When you step into Craig Green’s world, you’ll find everything torn apart and scrutinized within an inch of its inanimate life. For example, the core components of his adidas Originals CG SCUBA PHORMAR collaboration are broken down, analyzed and questioned to better understand how they can be reinterpreted into something else.
Green’s curiosity comes from a desire to learn which appears in many forms: trial and error, innovation, experimentation, mistakes and happy accidents. With all of this considered, Green is a creative that cannot be pigeon-holed as a fashion designer or just a frequent adidas collaborator, but someone who is excited by learning something new that he can then teach the rest of us.
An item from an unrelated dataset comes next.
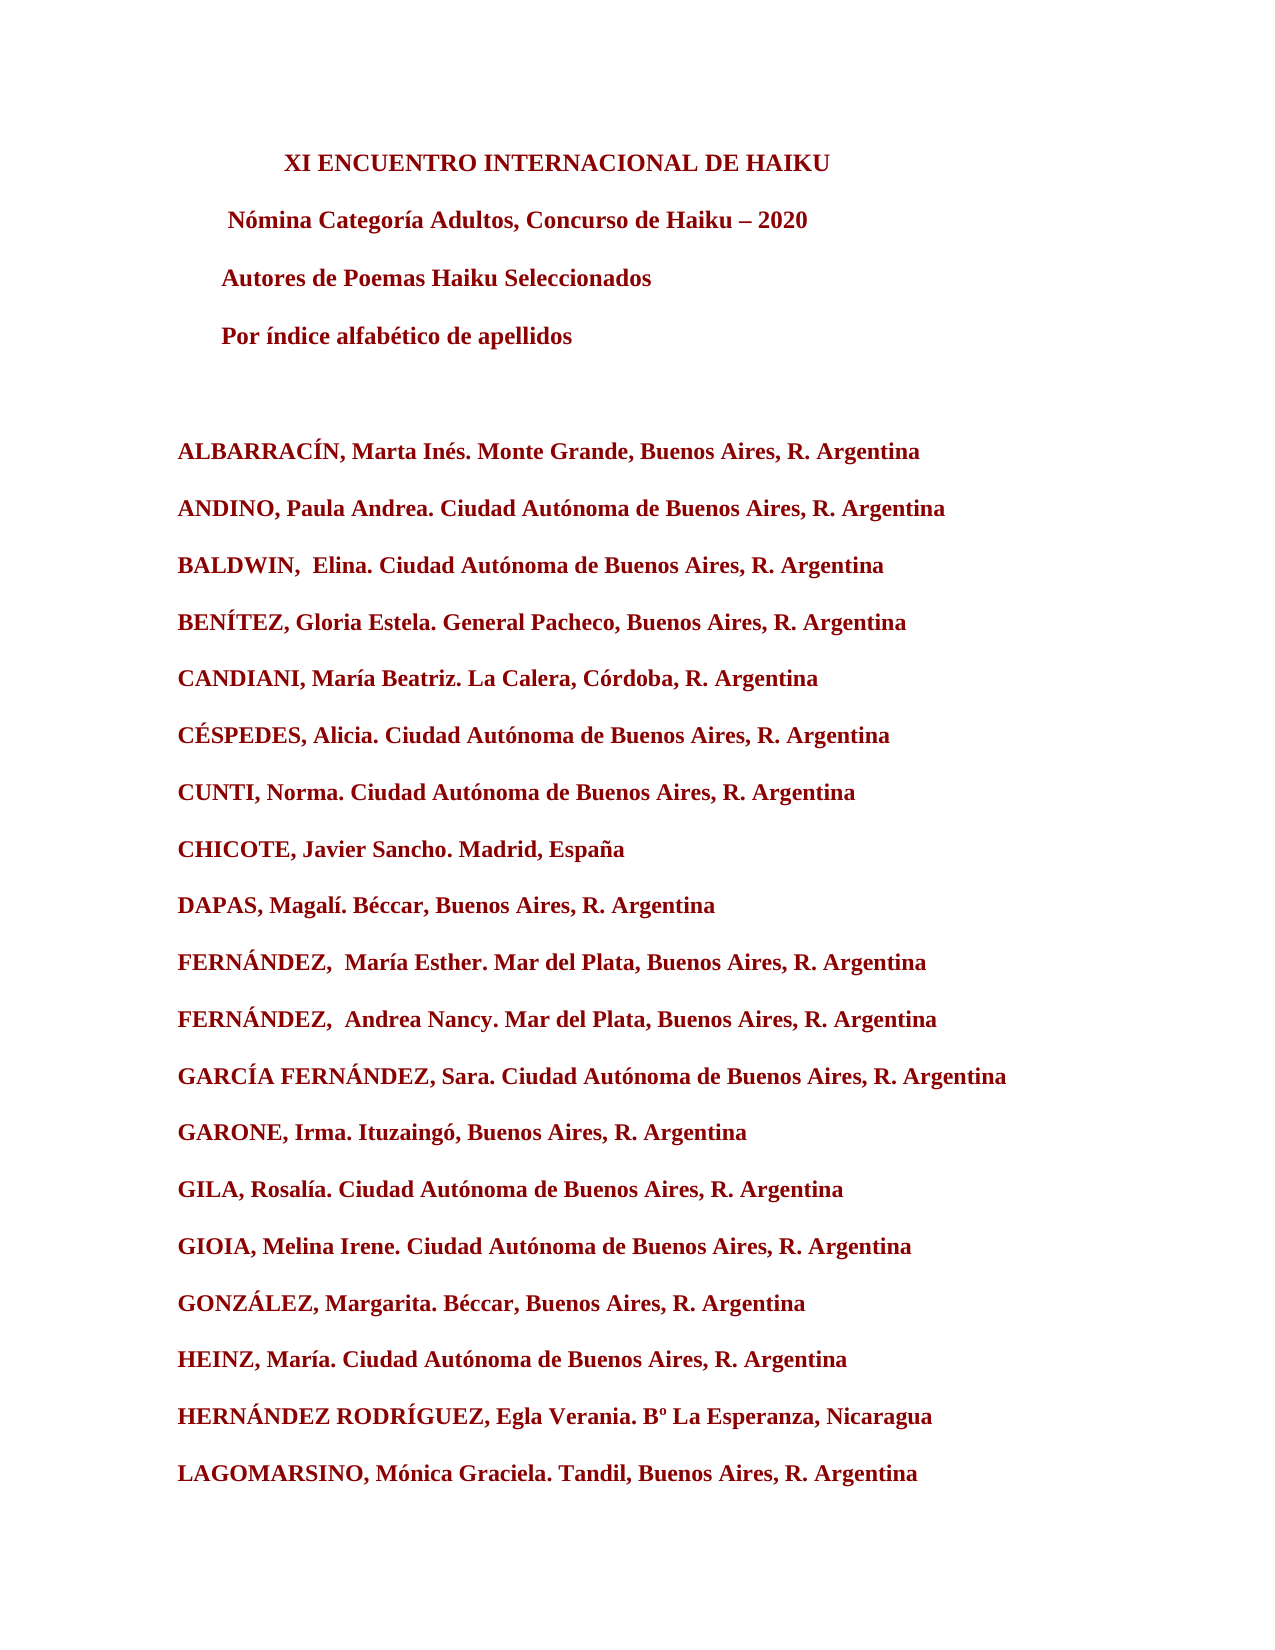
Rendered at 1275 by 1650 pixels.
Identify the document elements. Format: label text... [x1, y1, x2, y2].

His footwear designs reflect his view that “sneakers are almost like miniature sculptures.” As we’ve come to learn, each collaborative effort brings its own physical contraption, often inspired by the creative process of making the shoe in the first place. But the CG SCUBA PHORMAR and the subsequent spinning machine made for the shoe’s campaign came from somewhere else. “We thought about how we could push the shoes into something 3D or moving,” Green tells HYPEBEAST. “How do we use a simple movement technique to create the adidas Trefoil logo from shoes?”
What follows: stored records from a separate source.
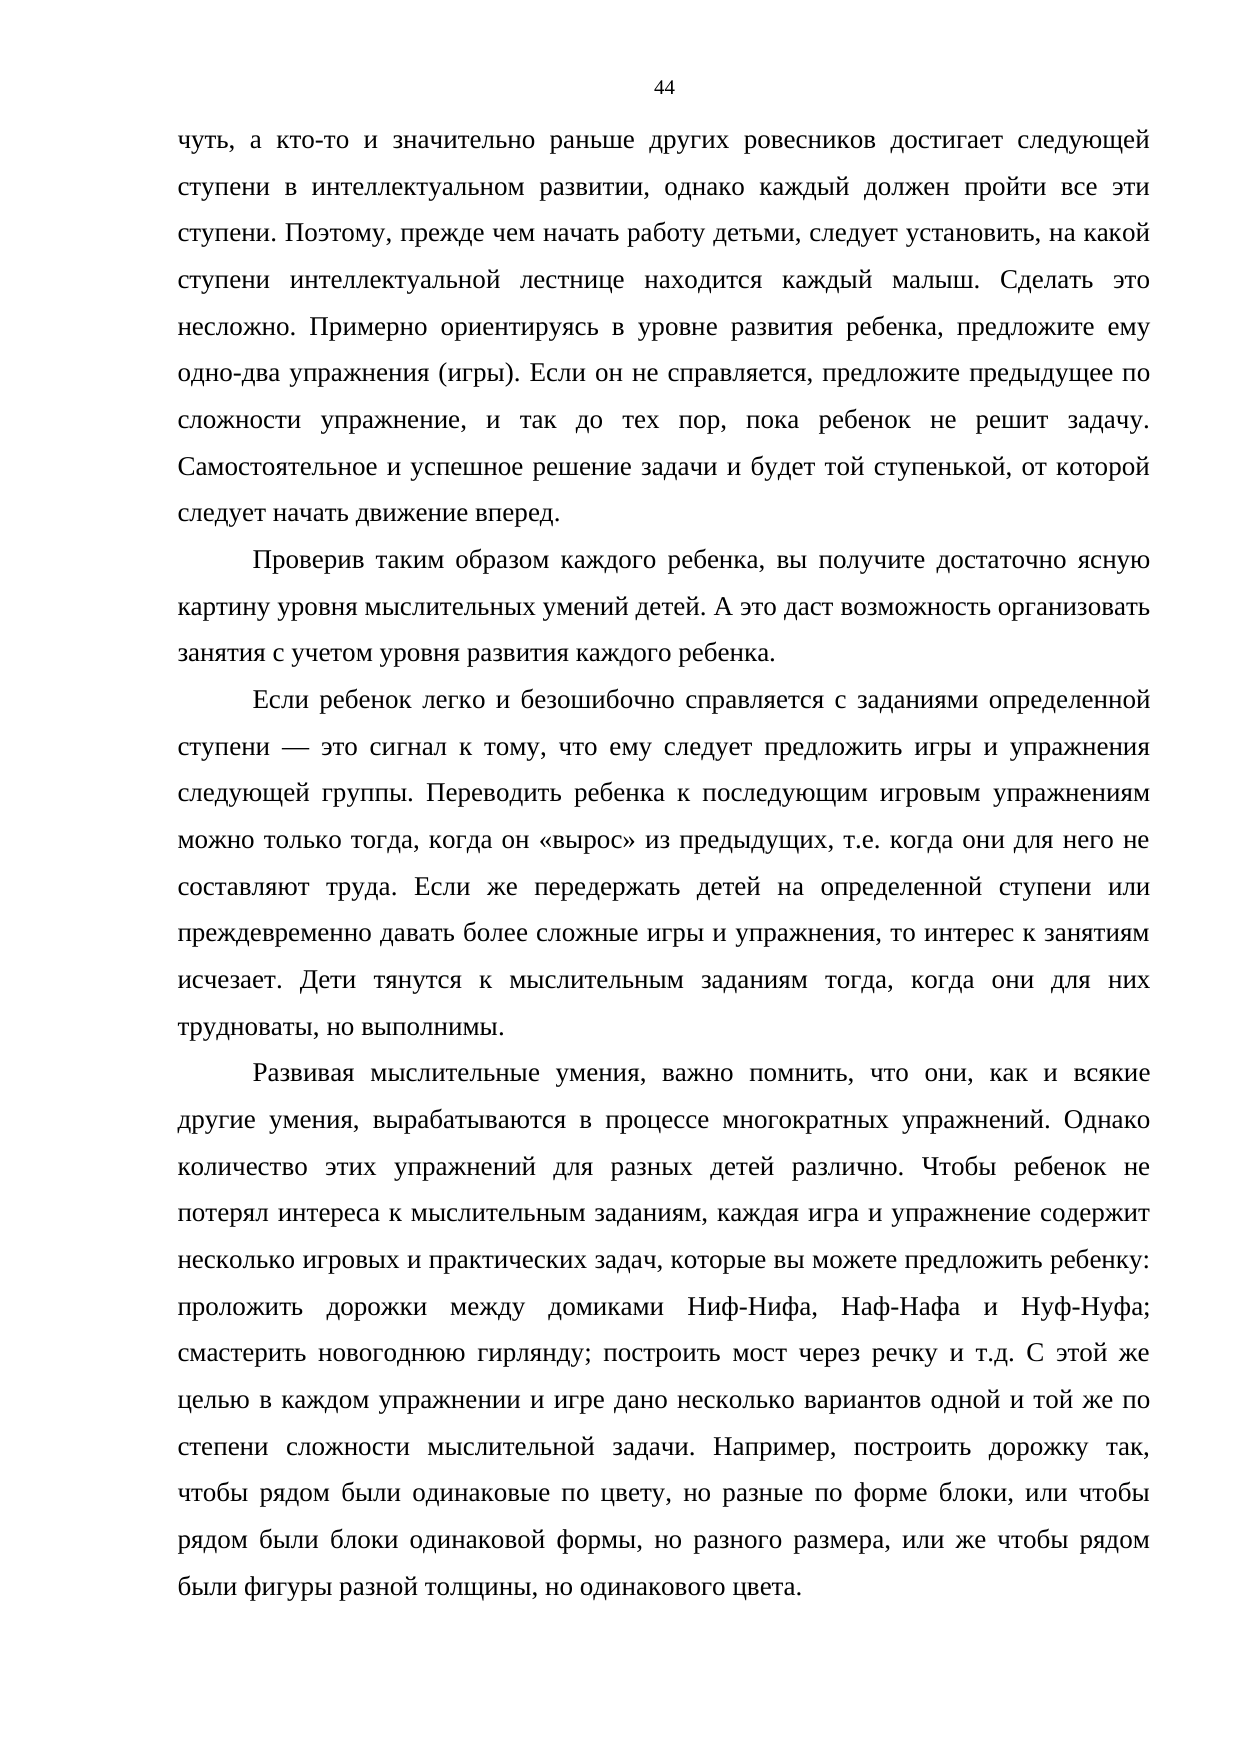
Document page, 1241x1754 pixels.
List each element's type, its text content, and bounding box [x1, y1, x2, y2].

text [177, 123, 1152, 528]
text Если ребенок легко и безошибочно справляется с заданиями определенной ступени — это сигнал к тому, что ему следует предложить игры и упражнения следующей группы. Переводить ребенка к последующим игровым упражнениям можно только тогда, когда он «вырос» из предыдущих, т.е. когда они для него не составляют труда. Если же передержать детей на определенной ступени или преждевременно давать более сложные игры и упражнения, то интерес к занятиям исчезает. Дети тянутся к мыслительным заданиям тогда, когда они для них трудноваты, но выполнимы. [177, 683, 1152, 1041]
text Развивая мыслительные умения, важно помнить, что они, как и всякие другие умения, вырабатываются в процессе многократных упражнений. Однако количество этих упражнений для разных детей различно. Чтобы ребенок не потерял интереса к мыслительным заданиям, каждая игра и упражнение содержит несколько игровых и практических задач, которые вы можете предложить ребенку: проложить дорожки между домиками Ниф-Нифа, Наф-Нафа и Нуф-Нуфа; смастерить новогоднюю гирлянду; построить мост через речку и т.д. С этой же целью в каждом упражнении и игре дано несколько вариантов одной и той же по степени сложности мыслительной задачи. Например, построить дорожку так, чтобы рядом были одинаковые по цвету, но разные по форме блоки, или чтобы рядом были блоки одинаковой формы, но разного размера, или же чтобы рядом были фигуры разной толщины, но одинакового цвета. [177, 1056, 1152, 1601]
text Проверив таким образом каждого ребенка, вы получите достаточно ясную картину уровня мыслительных умений детей. А это даст возможность организовать занятия с учетом уровня развития каждого ребенка. [177, 543, 1152, 668]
Like much of Green’s work, it started by looking at the details – both visible and subjective. “There’s always a storytelling aspect to the sculptures and campaigns that we make. With adidas, we worked on a smaller scale that related to the shoes that we were making, using the shoe’s elements. The way we work on the shoes is in 3D, like making mini sculptures – but it’s how we translate that to be something more fantasy-led.”
With the shoe’s construction taken into account, Green starts to dissect and address the individual components to find inspiration. “The shape of the original PHORMAR was so clean, and when we looked at the shoes we saw that they started to make leaf shapes. We used the cords in the shoes as an elastic tension to change the shape of the sculpture. I guess they have a meaning, but it doesn’t start with a deep meaning, it’s more about the construction of what we could build using [the shoes].”
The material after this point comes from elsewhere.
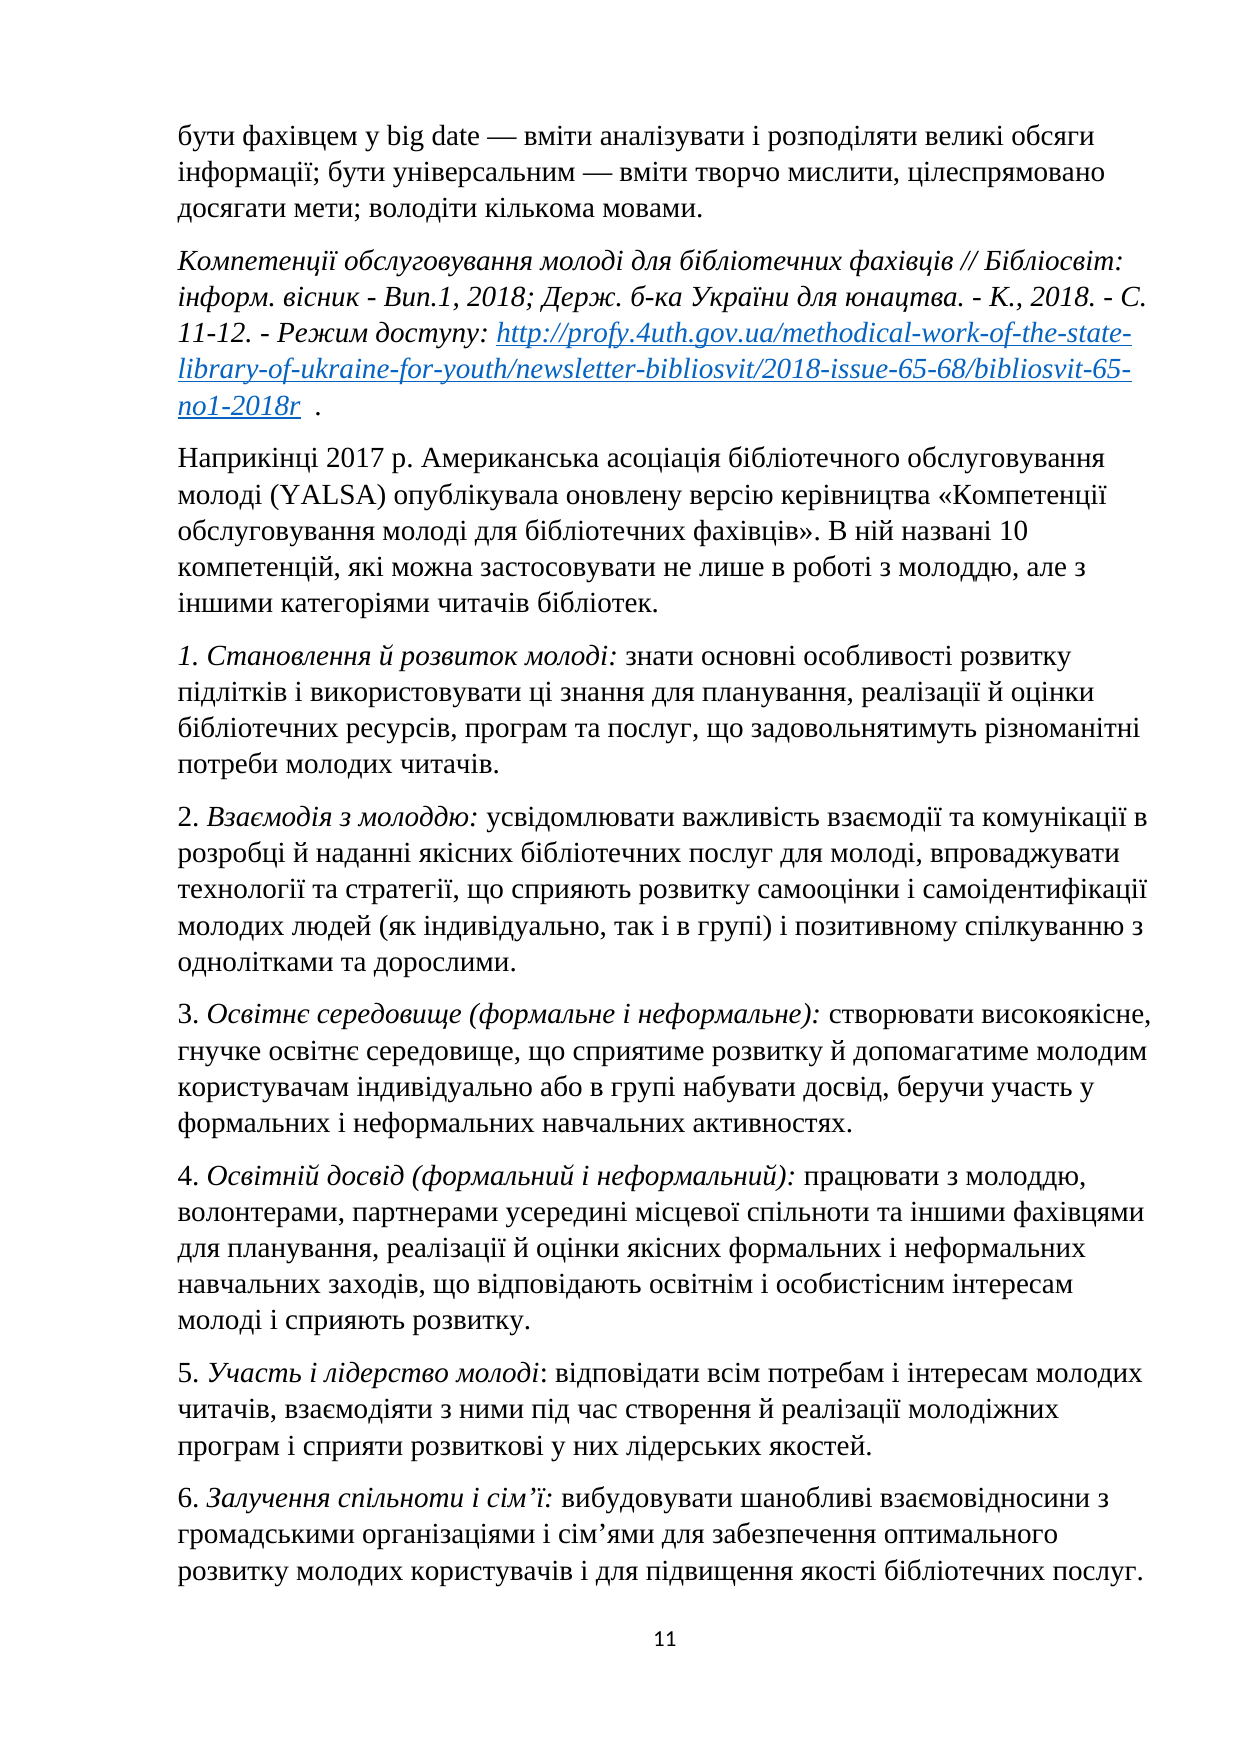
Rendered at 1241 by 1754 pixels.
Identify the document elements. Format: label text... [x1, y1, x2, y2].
The result was a spinning mechanism constructed from the shoes that, when in motion, would give an illusion of the Trefoil logo. Something seemingly flat incorporates tension and motion to spin into a 3D object, turning into a far bigger concept that explains the shoe itself. “It was about expanding and shrinking, which sounds simple, but it was a complicated thing to work out that involved a lot of testing in the studio,” explains Green. In short, the shoe and the sculpture echo one another.
Sculptures are part of Craig Green’s identity – his studio is part fashion, part workshop – and after exploring how to make various conceptual interpretations of his collaborative shoes over the years, it was time for him to think about how this can be translated back into his sneakers. For the first time since Green and adidas came together for Spring/Summer 2020, the designer was tasked with making his own sole unit for his latest design, the CG SCUBA PHORMAR, which in many ways is a miniature sculpture itself.
“I think the best way to design is to work within the restrictions of something,” Green adds. ”We had to think about how it’s been used before and what it means, and we had to think of how we’d do something new with that tooling. But it was exciting that we could start from the ground up based on the aesthetics we’d already done with adidas. It’s the ultimate dream to have your own sole design with adidas, it’s quite difficult to do and it’s amazing that they were keen to take that next step with us.”.
In order to continuously evolve his collaboration, Green threaded the cords not just around the shoe, but into the sole unit on the medial side. As a result, it echoed the tension used in the mechanism, and of course, it continues the design language of his ready-to-wear line. “adidas is very open to experimentation and that’s aligned with the way that I like to work – experimenting with new techniques and technologies that they’re working with. It’s always a really exciting process,” says Green. “[adidas] has a creative lab and it builds and makes things; it’s a bit like our studio in London so that’s why it works well. There’s a lot of making, trialing, and experimenting, and the team and the technology can turn those ideas into products.”
It all harks back to what makes Green excited: the concept of trial and error to figure out how to evolve. His sculptures and his sneakers come from this inquisitive nature, allowing him to open his eyes to “a new area of design that maybe I didn’t know much about before.” Across all of his work is the same unifying theme: “I constantly learn.”